Output the lines below verbatim, starting at the first line and ending at the line that contains "v(0, -113.5) *", with both of those lines included.

(Data to process)
⁂

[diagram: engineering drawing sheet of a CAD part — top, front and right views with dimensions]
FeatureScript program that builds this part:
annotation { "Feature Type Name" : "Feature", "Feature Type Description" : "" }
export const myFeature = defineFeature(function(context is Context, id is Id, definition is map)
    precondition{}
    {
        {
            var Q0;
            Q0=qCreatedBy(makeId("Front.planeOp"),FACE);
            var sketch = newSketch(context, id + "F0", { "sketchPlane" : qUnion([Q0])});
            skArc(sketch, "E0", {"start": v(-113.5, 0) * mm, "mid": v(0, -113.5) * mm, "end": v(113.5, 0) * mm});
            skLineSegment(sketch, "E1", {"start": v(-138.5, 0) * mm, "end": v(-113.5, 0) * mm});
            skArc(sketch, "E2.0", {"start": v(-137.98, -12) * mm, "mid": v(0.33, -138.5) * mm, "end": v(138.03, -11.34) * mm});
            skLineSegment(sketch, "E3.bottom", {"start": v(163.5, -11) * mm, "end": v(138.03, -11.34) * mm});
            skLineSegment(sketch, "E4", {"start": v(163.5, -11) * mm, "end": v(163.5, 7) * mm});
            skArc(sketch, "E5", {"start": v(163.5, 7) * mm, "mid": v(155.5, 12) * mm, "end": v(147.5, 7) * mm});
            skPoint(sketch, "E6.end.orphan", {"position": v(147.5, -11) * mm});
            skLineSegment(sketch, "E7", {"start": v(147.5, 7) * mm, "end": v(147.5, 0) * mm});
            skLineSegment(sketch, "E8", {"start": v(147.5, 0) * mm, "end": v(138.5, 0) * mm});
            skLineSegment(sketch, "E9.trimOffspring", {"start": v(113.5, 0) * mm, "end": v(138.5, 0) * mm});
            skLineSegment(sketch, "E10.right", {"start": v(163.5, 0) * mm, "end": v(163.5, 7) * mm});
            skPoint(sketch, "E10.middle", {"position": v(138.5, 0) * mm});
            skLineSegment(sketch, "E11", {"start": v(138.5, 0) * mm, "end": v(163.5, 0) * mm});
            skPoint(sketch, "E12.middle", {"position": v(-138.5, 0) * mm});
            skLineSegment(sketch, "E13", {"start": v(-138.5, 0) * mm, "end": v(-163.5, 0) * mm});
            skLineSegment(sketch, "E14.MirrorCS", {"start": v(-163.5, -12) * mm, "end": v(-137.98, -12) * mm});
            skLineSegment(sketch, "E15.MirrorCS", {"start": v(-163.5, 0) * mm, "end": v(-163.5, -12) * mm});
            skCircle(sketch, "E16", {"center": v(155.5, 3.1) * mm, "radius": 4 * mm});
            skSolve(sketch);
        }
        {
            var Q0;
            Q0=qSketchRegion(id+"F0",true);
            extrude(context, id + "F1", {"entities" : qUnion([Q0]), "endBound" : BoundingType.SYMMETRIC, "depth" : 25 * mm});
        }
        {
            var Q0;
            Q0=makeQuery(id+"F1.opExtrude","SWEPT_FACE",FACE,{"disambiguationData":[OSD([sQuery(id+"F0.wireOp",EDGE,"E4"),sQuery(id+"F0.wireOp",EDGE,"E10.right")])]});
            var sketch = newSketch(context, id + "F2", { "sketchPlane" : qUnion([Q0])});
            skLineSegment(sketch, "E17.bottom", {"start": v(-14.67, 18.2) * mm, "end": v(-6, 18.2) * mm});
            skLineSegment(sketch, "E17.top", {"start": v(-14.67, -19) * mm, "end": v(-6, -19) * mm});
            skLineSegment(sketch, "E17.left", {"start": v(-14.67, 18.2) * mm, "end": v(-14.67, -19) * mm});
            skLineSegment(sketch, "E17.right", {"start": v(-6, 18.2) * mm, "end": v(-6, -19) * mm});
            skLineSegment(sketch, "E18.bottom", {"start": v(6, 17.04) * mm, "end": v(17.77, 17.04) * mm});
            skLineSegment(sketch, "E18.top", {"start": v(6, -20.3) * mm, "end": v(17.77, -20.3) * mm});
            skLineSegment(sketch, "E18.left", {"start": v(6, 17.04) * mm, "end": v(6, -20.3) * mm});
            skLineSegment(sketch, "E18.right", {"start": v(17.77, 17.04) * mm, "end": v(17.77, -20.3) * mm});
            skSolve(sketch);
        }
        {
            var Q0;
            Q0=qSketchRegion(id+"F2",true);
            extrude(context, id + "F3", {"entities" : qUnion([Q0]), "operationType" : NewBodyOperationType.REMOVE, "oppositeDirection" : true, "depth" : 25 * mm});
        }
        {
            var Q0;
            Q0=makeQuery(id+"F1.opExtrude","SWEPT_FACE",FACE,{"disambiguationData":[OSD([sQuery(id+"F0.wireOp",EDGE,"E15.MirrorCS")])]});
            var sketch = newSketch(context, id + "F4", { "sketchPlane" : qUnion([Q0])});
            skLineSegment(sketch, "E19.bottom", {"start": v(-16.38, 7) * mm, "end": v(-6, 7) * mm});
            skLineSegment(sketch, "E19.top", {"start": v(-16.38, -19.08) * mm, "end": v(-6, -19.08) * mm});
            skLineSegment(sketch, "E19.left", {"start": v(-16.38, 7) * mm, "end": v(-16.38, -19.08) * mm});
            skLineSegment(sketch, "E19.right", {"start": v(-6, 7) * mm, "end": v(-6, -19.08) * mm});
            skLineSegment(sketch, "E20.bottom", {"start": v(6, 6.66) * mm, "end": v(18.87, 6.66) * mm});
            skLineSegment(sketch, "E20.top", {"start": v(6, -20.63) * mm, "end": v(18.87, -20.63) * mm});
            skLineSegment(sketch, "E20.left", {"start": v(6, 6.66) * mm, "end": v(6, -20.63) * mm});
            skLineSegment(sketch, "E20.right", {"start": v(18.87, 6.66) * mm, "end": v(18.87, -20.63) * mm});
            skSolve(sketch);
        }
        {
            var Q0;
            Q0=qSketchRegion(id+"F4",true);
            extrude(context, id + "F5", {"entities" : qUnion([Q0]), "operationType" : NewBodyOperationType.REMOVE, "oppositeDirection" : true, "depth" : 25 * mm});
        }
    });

⁂

(Task solution)
[diagram: engineering drawing sheet of a CAD part — top, front and right views with dimensions]
FeatureScript program that builds this part:
annotation { "Feature Type Name" : "Feature", "Feature Type Description" : "" }
export const myFeature = defineFeature(function(context is Context, id is Id, definition is map)
    precondition{}
    {
        {
            var Q0;
            Q0=qCreatedBy(makeId("Front.planeOp"),FACE);
            var sketch = newSketch(context, id + "F0", { "sketchPlane" : qUnion([Q0])});
            skArc(sketch, "E0", {"start": v(-113.5, 0) * mm, "mid": v(0, -113.5) * mm, "end": v(113.5, 0) * mm});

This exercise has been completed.